Dasie had warned him. Even without Dasie, Olikea’s story of her mother’s snatching should have been enough to make him see the danger. He had not only permitted Kinrove to send this summoning against his own kin group, he had encouraged, no, demanded it. He looked around at the other feeders who were only now rising from the ground. Soldier’s Boy knew them by name. Four were gone: Eldi, Hurstan, Nofore, and Ebt. How many others had been stolen from our kin-clan? How many others mourned as Olikea mourned now? As he mourned now?
Olikea had collapsed against her bonds. She had used a long wrap to tie herself, something that she had snatched up as she left the lodge that morning. It was woven of very soft yarn, and she had pulled and strained against it until the knot had become a single solid ball of fiber. Soldier’s Boy could not get it undone any more than she could.
“Someone bring a knife!” he shouted over my shoulder, unreasonably angered that no one had already done so. He tried to care that the other feeders were probably as disoriented and perhaps devastated as we were. He couldn’t. Likari was gone and it was his own fault. “I’ll follow him. I’ll bring him back,” Soldier’s Boy promised her limp form. Olikea had sagged down as far as the ties permitted her to, and now was staring off into the distance, her face slack. “Olikea. Listen to me. I’ll go after him, I’ll bring him back. It will be all right. By tonight, he’ll be back at the hearth with us.”
Sempayli came and with a bronze blade sawed through the stubborn fabric. Soldier’s Boy was glad to see this feeder remained to him. When the fabric parted, Olikea’s weight carried her down to sprawl on the ground. She didn’t move. “Carry her back into the lodge,” he commanded Sempayli, and the man scooped her up as if she weighed nothing. Soldier’s Boy followed them in and watched as Sempayli put her on my bed. “Sempayli, food and water,” he commanded his man tersely and then sat down beside Olikea’s still form.
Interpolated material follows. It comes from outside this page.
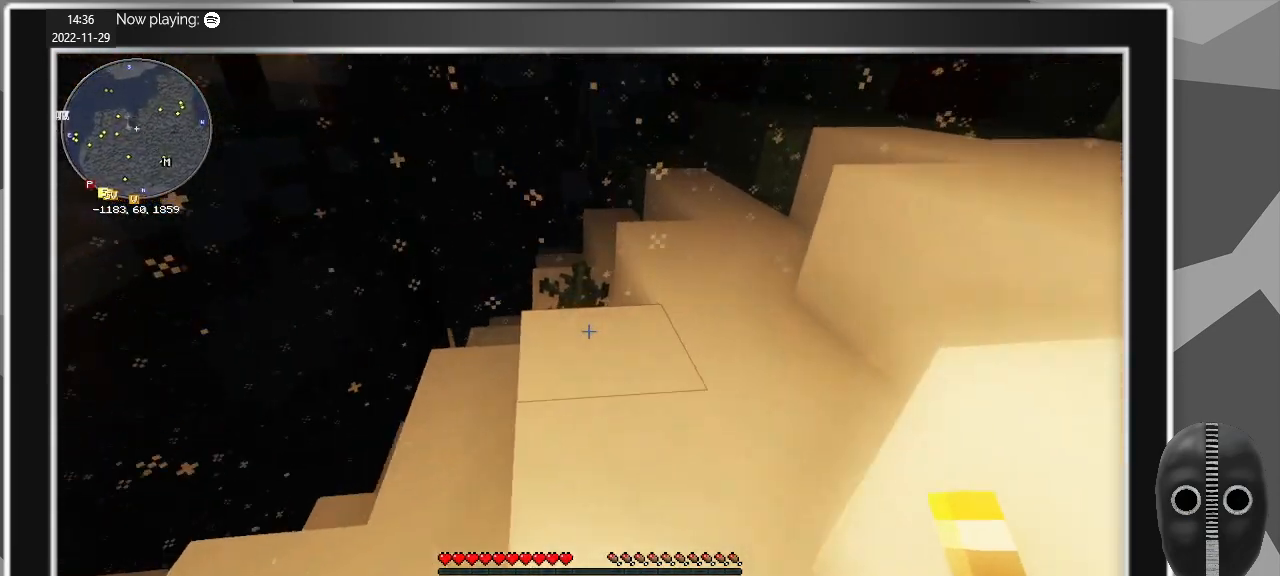
{"keys": [], "mouse": [], "events": [[483, "w", "up"]]}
“Olikea. Did you hear what I said?”
Only her mouth moved. It was as if the rest of her face were dead. “You can’t bring him back. He went to the dance. He ran to it, he wanted to go. You can’t get him back. He’ll dance himself to death before the winter is out. Didn’t you see his face, didn’t you see the magic burning inside him like a torch? It will consume him from within. Likari. Likari.”
Soldier’s Boy said the stupid words, the same ones I would have said in his place. “But I didn’t think you even cared for him that much.”